# Query re new CGT position for non-UK resident selling property



## CarterUSM (May 1, 2013)

Hi

I am a British citizen currently living and working in Cyprus, but not paying UK income tax. I have accepted an offer (subject to contract) for a property I own in the UK, which I had been letting out from 2001 (when it was my principal private residence) until last November. I had been prompted to sell it by the forthcoming changes to Capital Gains Tax for UK citizens resident overseas who own properties in the UK.

My problem is that the property I am selling is leasehold, and my agent has informed me that as a rule, the process for the sale of a leasehold property is somewhat more protracted than that for a freehold property.
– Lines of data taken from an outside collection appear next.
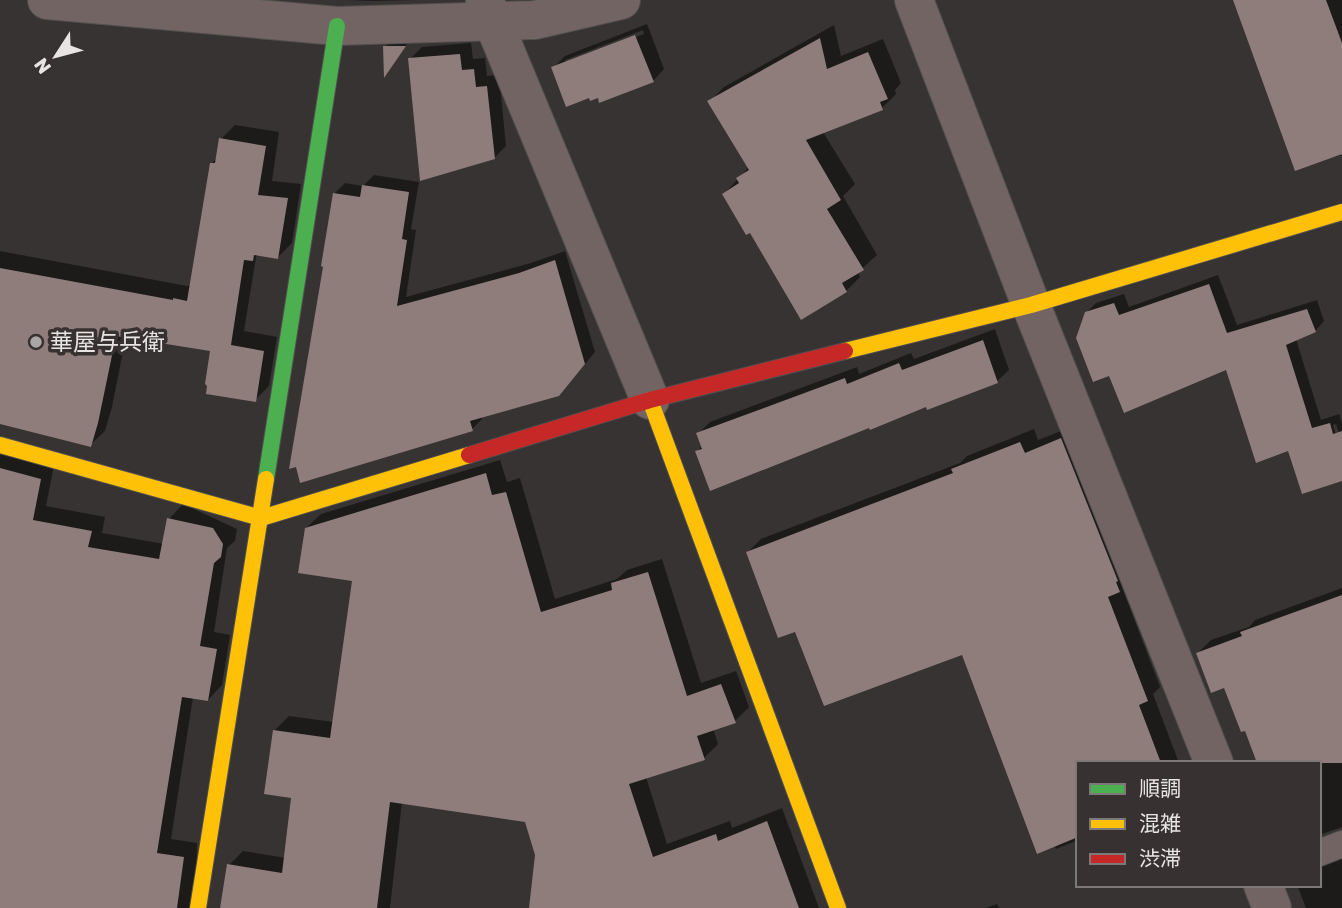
<svg xmlns="http://www.w3.org/2000/svg" width="1342" height="908" font-family="Rubik,'Noto Sans JP',sans-serif">
<style>
.shadow{fill:#0007;fill-rule:evenodd}
.building{fill:#8f7d7b}
.lines{fill:none;stroke-linecap:round;stroke-linejoin:round}
.lane-casing{stroke:#514f4f;stroke-width:28}
.street-casing{stroke:#514f4f;stroke-width:40}
.fast-casing{stroke:#514f4f;stroke-width:18}
.slow-casing{stroke:#514f4f;stroke-width:18}
.jam-casing{stroke:#514f4f;stroke-width:18}
.lane{stroke:#726462;stroke-width:26}
.street{stroke:#726462;stroke-width:38}
.fast{stroke:#4caf50;stroke-width:16}
.slow{stroke:#ffc107;stroke-width:16}
.jam{stroke:#c62828;stroke-width:16}
.poi-dot{fill:#a9a6a5;stroke:#373231;stroke-width:2.5}
.labels{text-anchor:middle;stroke-width:7;stroke-linejoin:round;paint-order:stroke}
.poi-label{font-size:23px;fill:#e7e4e3;stroke:#373231;text-anchor:start}
</style>
<rect width="100%" height="100%" fill="#363332"/>
<!-- shadow -->
<g class="shadow">
<polygon points="348,0 415,0 372,1"/>
<polygon points="1234,0 1342,0 1342,152"/>
<path d="M647 24 664 69 653 81 599 96 553 68 565 56ZM643 30 644 34 565 64V60Z"/>
<polygon points="834,25 841,56 883,39 901,83 895,90 896,94 882,108 823,132 855,184 843,196 877,255 858,272 860,277 846,291 751,230 724,194 749,167 710,101 724,87"/>
<polygon points="391,41 409,41 386,74 385,47"/>
<polygon points="471,43 473,59 485,58 487,76 499,75 506,146 494,158 410,59 422,47"/>
<polygon points="235,125 279,132 272,181 301,184 292,243 278,257 258,254 256,257 244,331 277,337 269,386 255,400 212,349 126,336 112,407 105,431 90,445 0,422 0,251 187,286 192,285 212,163 218,157 221,139"/>
<polygon points="374,175 419,182 411,229 416,230 406,297 531,263 565,251 595,352 559,395 482,416 482,419 472,429 325,265 335,193 345,183 363,186"/>
<polygon points="1218,275 1237,325 1317,300 1324,321 1315,331 1296,339 1321,420 1339,414 1342,423 1342,443 1336,424 1333,425 1342,454 1342,479 1289,449 1227,368 1086,313 1096,303 1124,294 1129,307"/>
<polygon points="995,329 1009,370 997,381 796,454 697,452 703,445 698,434 710,422 857,367 859,374 911,353 914,359"/>
<polygon points="1074,426 1132,577 1122,587 1160,687 1153,694 1179,763 1078,763 1078,840 1056,849 963,653 796,629 748,552 761,539 960,463 967,456 1034,429 1038,440"/>
<polygon points="0,447 54,465 46,506 105,517 102,533 164,544 169,519 183,504 237,529 235,541 227,548 214,632 230,635 222,685 208,700 193,697 171,839 197,843 196,908 0,908"/>
<polygon points="500,460 507,482 520,478 555,599 617,579 627,570 662,559 701,683 736,671 749,707 735,721 713,728 718,744 704,758 646,777 667,844 730,821 732,828 782,808 819,908 530,908 537,855 526,821 402,802 390,908 222,908 229,865 243,851 286,858 293,797 275,730 289,716 334,722 354,580 306,528 321,514"/>
<polygon points="1342,588 1342,827 1319,835 1319,763 1246,729 1225,686 1198,653 1211,640 1249,627 1255,620"/>
<polygon points="1319,849 1342,854 1342,908 1306,908 1297,885 1319,885"/>
<polygon points="997,904 999,908 986,908"/>
</g>
<!-- building -->
<g class="building">
<polygon points="1233,0 1326,0 1342,43 1342,154 1295,171"/>
<polygon points="635,35 654,82 599,103 598,98 590,101 589,98 566,107 551,67"/>
<polygon points="820,38 827,69 868,52 888,99 880,102 883,110 806,140 841,200 827,209 864,270 842,283 847,292 801,320 750,233 746,235 722,194 739,183 736,178 749,170 707,101"/>
<polygon points="383,46 406,46 384,78"/>
<polygon points="460,54 462,70 474,69 476,87 487,86 495,159 420,181 408,58"/>
<polygon points="219,138 266,146 258,195 288,198 278,259 254,255 253,261 244,260 231,345 264,351 256,402 206,394 207,386 205,384 210,351 116,336 98,423 91,447 0,424 0,268 173,300 173,298 187,301 210,163 215,163"/>
<polygon points="362,185 409,192 402,239 407,240 397,306 519,273 555,260 585,364 559,396 470,421 473,431 300,483 296,467 289,469 323,267 321,266 333,193 360,197"/>
<polygon points="1209,284 1227,333 1307,309 1316,332 1286,345 1312,428 1330,423 1333,434 1342,431 1342,481 1302,494 1288,451 1256,463 1226,370 1124,413 1109,376 1093,382 1076,338 1085,312 1114,303 1119,315"/>
<polygon points="983,340 998,383 927,410 926,407 870,430 869,428 710,491 695,451 702,449 696,433 845,378 847,384 899,363 902,370"/>
<polygon points="1061,438 1118,581 1116,582 1120,592 1108,597 1148,701 1139,705 1161,763 1078,763 1078,837 1037,854 962,655 824,706 795,632 778,638 746,552 953,473 951,469 1020,442 1025,453"/>
<polygon points="0,468 41,479 33,520 92,531 88,547 159,559 167,518 213,528 223,544 221,557 214,563 200,646 217,649 208,701 182,697 157,853 184,857 177,908 0,908"/>
<polygon points="486,473 492,495 506,492 541,612 612,590 611,583 648,572 687,696 721,684 736,723 697,736 705,760 629,784 653,857 716,834 718,841 767,821 799,908 529,908 535,855 525,822 390,802 377,908 220,908 227,864 282,873 291,798 264,794 273,730 330,738 352,581 298,573 305,528"/>
<polygon points="1342,595 1342,763 1257,763 1245,731 1241,732 1224,688 1211,693 1196,653 1242,636 1240,632"/>
</g>
<g class="lines">
<!-- lane casing -->
<g class="lane-casing">
<polyline id="lane" points="1319,853 1342,844"/>
</g>
<!-- street casing -->
<g class="street-casing">
<g id="street">
<polyline points="47,0 337,26 535,20 621,0"/>
<polyline points="914,0 1031,305 1214,763"/>
<polyline points="485,2 650,400"/>
<polyline points="1263,885 1272,908"/>
</g>
</g>
<!-- fast casing -->
<g class="fast-casing">
<polyline id="fast" points="266,479 337,26"/>
</g>
<!-- slow casing -->
<g class="slow-casing">
<g id="slow">
<polyline points="845,351 1031,305 1342,212"/>
<polyline points="650,400 838,908"/>
<polyline points="0,445 261,518 469,455"/>
<polyline points="198,908 266,479"/>
</g>
</g>
<!-- jam casing -->
<g class="jam-casing">
<polyline id="jam" points="469,455 650,400 845,351"/>
</g>
<!-- lane -->
<use href="#lane" class="lane"/>
<!-- street -->
<use href="#street" class="street"/>
<!-- fast -->
<use href="#fast" class="fast"/>
<!-- slow -->
<use href="#slow" class="slow"/>
<!-- jam -->
<use href="#jam" class="jam"/>
</g>
<!-- markers -->
<circle class="poi-dot" cx="36" cy="342" r="7"/>
<g class="labels">
<!-- poi labels -->
<g class="poi-label">
<text x="50" y="350">華屋与兵衛</text>
</g>
</g>
<!-- legend -->
<rect x="1076" y="761" width="245" height="126" fill="#373231" stroke="#7d7978" stroke-width="2"/>
<rect x="1090" y="784" width="35" height="10" fill="#4caf50" stroke="#7d7978" stroke-width="2"/>
<text x="1139" y="796" font-size="21" fill="#e7e4e3">順調</text>
<rect x="1090" y="819" width="35" height="10" fill="#ffc107" stroke="#7d7978" stroke-width="2"/>
<text x="1139" y="831" font-size="21" fill="#e7e4e3">混雑</text>
<rect x="1090" y="854" width="35" height="10" fill="#c62828" stroke="#7d7978" stroke-width="2"/>
<text x="1139" y="866" font-size="21" fill="#e7e4e3">渋滞</text>
<!-- north arrow -->
<g transform="translate(56 56) rotate(234)" stroke="#373231" stroke-width="5" paint-order="stroke">
<path d="M0-5L12 26L0 18L-12 26Z" fill="#e7e4e3"/>
<text y="-10" font-size="19" font-weight="bold" text-anchor="middle" fill="#e7e4e3">N</text>
</g>
</svg>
Consequently there is unfortunately (for me) a very strong possibility that the transaction will not be concluded before the end of the current tax year, and that I will thus incur a sizeable CGT bill (the property having significantly appreciated in value since I purchased it in 1992).

Is anyone aware of any legitimate means by which I could at this late stage avoid the forthcoming CGT liability? I gather that it would be possible to sell the property to a trust, or transfer it to a ‘Qualifying Non-UK Pension Scheme’ (QNUPS) – but as I mentioned previously, I have already accepted an offer subject to contract, and have no intention whatsoever of reneging on the deal on moral grounds alone, let alone the possibility of being sued for breach of contract.

In addition, I have read somewhere that CGT liability will only be calculated on any capital gains from 6 April 2015 until the date of disposal of the property; could anyone confirm whether or not this is indeed correct?

Any advice or clarification would be most gratefully appreciated.

Many thanks in anticipation.


----------



## nikkisizer (Aug 20, 2011)

CarterUSM said:


> In addition, I have read somewhere that CGT liability will only be calculated on any capital gains from 6 April 2015 until the date of disposal of the property; could anyone confirm whether or not this is indeed correct?


Hi,

The CGT charge for a non-resident disposing of UK residential property will not apply to the amount of gain relating to periods prior to April 2015. The government will allow either rebasing to 5 April 2015 or a time-apportionment of the whole gain.


----------